[Instructions to follow]:
First find the line with "cup: none [170,277,231,322]", then reproduce it and all following lines of the data to the end, exactly and with no pictures, adding nothing.

[Given information]:
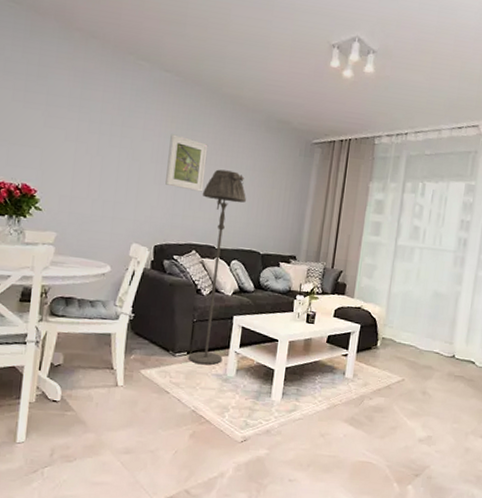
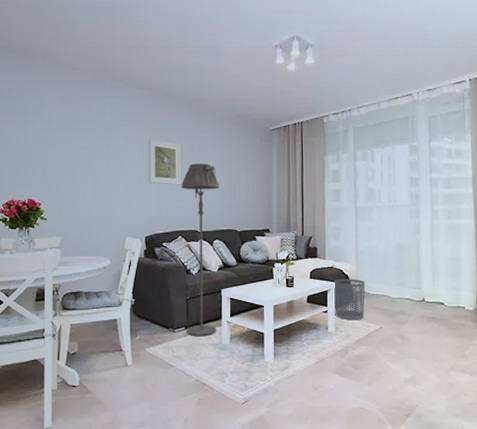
waste bin: none [356,321,393,369] -> present [334,279,365,321]

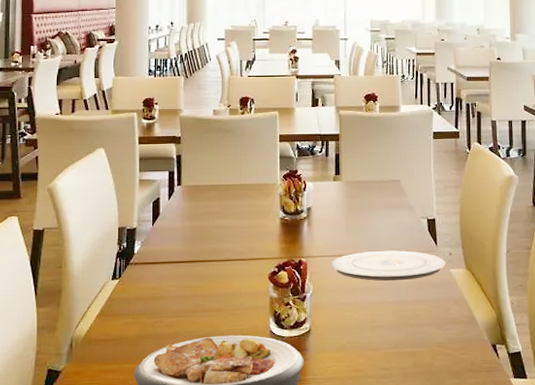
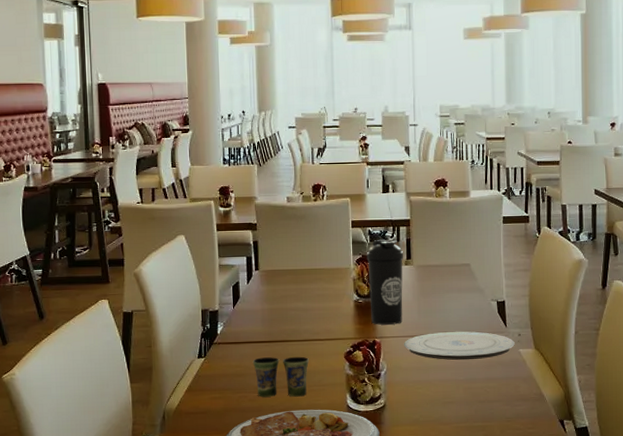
cup: none [170,277,231,322] -> present [252,356,309,397]
water bottle: none [294,155,333,244] -> present [366,240,404,325]

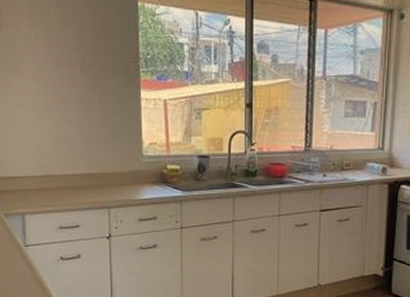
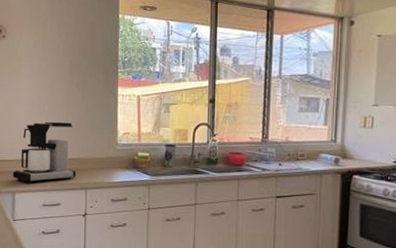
coffee maker: none [21,131,96,204] -> present [13,121,76,184]

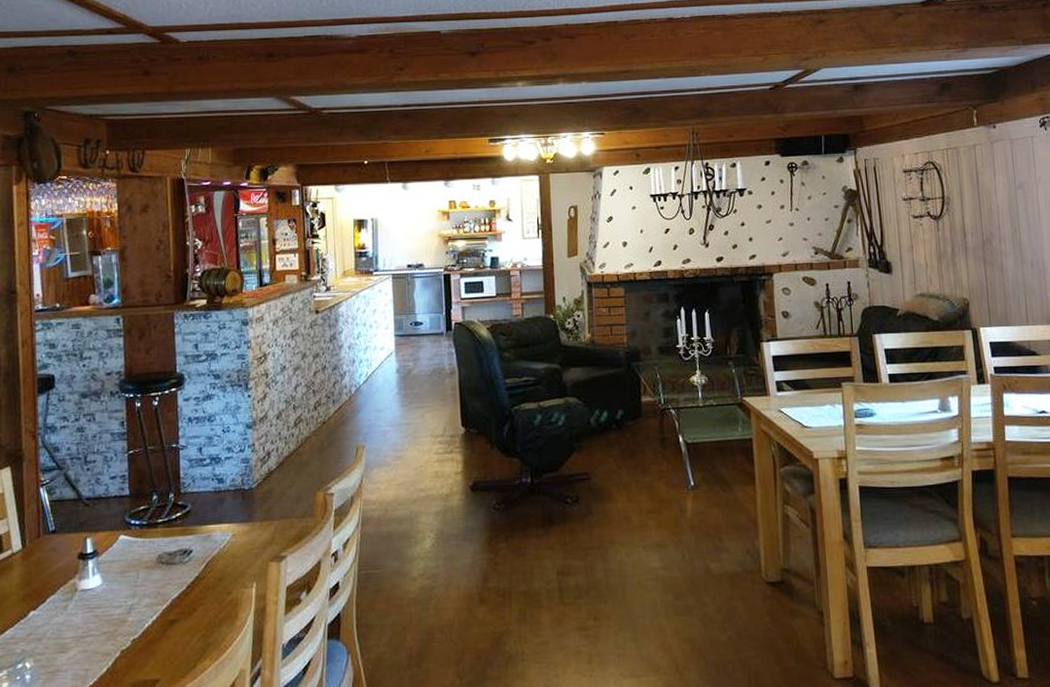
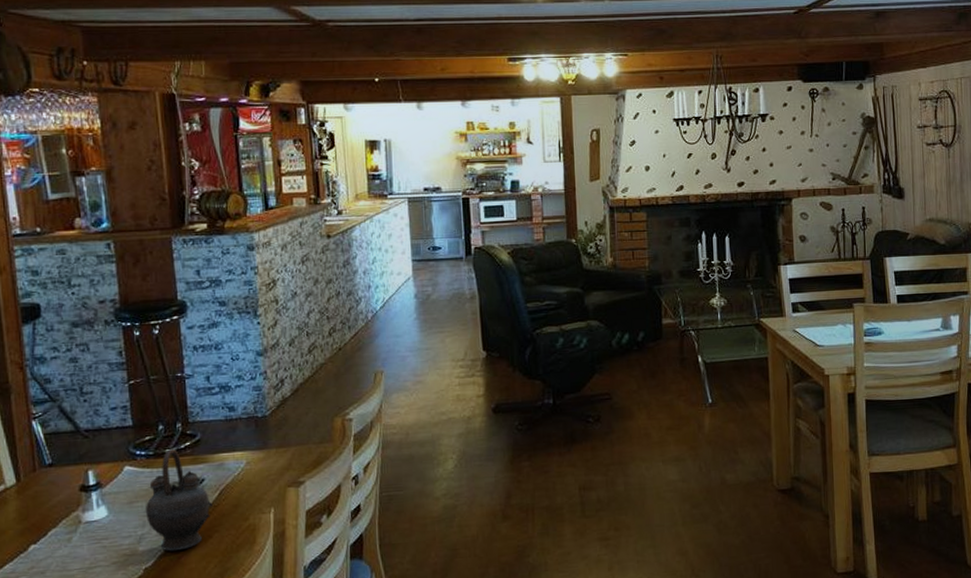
teapot: none [136,519,199,623] -> present [145,449,213,551]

[Answer to this exercise]:
cup: none [170,277,231,322] -> present [252,356,309,397]
water bottle: none [294,155,333,244] -> present [366,240,404,325]

coffee maker: none [21,131,96,204] -> present [13,121,76,184]

teapot: none [136,519,199,623] -> present [145,449,213,551]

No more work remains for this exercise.